Answer these questions from the passage on fishing in the lagoon below:
1. Which four catches might the anglers be hoping for?
2. What do the captains of cruise ships or large ferries do when boats are anchored in their path?
3. Who do the men in the boats sometimes bring along if the weather is nice?

→ **Page excerpt**
---
Depending on the time of year — obviously — these tenacious anglers might be hoping for seppie, or gilthead or sea bass or even grey mullet.  Or whatever The Supreme Fish Deity decides to send swimming past their hooks, old boots and lost gloves excluded.

You can also expect to see people out in their boats, anchored where the tide is going to give them the biggest assist.  Sometimes this perfect fishing spot will be just about in the center of the trajectory of cruise ships or large ferries heading to or from Greece.  The captains blow their klaxons in a huffy sort of way.  The fishermen are all deaf.

The subject of fish and the lagoon is one that I’m going to expand on some other time — probably many times.  Meanwhile, though, I just want to alert you to the fact that there is a dedicated chunk of the male population — they’re always men, though sometimes the guys in the boats bring their wives, if the weather’s nice — who see the lagoon as a place where they might find something delectable to eat, or at least find some of their friends.
---
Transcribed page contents
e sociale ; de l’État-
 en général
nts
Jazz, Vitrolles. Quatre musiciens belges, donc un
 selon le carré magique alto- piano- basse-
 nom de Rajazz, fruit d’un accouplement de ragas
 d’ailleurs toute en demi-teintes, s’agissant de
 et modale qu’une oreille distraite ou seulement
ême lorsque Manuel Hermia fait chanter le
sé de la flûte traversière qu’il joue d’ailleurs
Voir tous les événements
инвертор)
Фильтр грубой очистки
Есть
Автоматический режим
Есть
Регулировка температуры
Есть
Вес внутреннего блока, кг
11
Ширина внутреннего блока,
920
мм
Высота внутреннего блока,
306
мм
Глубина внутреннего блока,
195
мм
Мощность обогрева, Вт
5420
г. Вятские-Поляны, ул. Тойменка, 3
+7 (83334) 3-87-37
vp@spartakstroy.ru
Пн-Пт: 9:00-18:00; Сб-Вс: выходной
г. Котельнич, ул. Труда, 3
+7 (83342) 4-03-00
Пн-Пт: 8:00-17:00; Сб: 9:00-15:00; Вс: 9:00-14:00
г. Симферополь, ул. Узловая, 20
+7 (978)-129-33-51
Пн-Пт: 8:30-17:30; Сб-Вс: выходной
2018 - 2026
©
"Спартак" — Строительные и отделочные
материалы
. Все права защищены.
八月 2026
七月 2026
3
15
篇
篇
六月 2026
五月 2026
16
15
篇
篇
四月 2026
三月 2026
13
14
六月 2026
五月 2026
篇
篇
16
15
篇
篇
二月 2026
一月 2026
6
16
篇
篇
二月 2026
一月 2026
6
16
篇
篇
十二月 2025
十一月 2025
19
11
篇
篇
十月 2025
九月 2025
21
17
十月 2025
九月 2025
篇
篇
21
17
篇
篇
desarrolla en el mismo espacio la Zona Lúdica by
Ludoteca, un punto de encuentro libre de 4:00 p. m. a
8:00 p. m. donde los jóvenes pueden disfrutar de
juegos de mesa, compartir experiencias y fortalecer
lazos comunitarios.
---
→ **Exercise answer**
1. Seppie, gilthead, sea bass, or grey mullet.
2. They blow their klaxons in a huffy sort of way.
3. Their wives.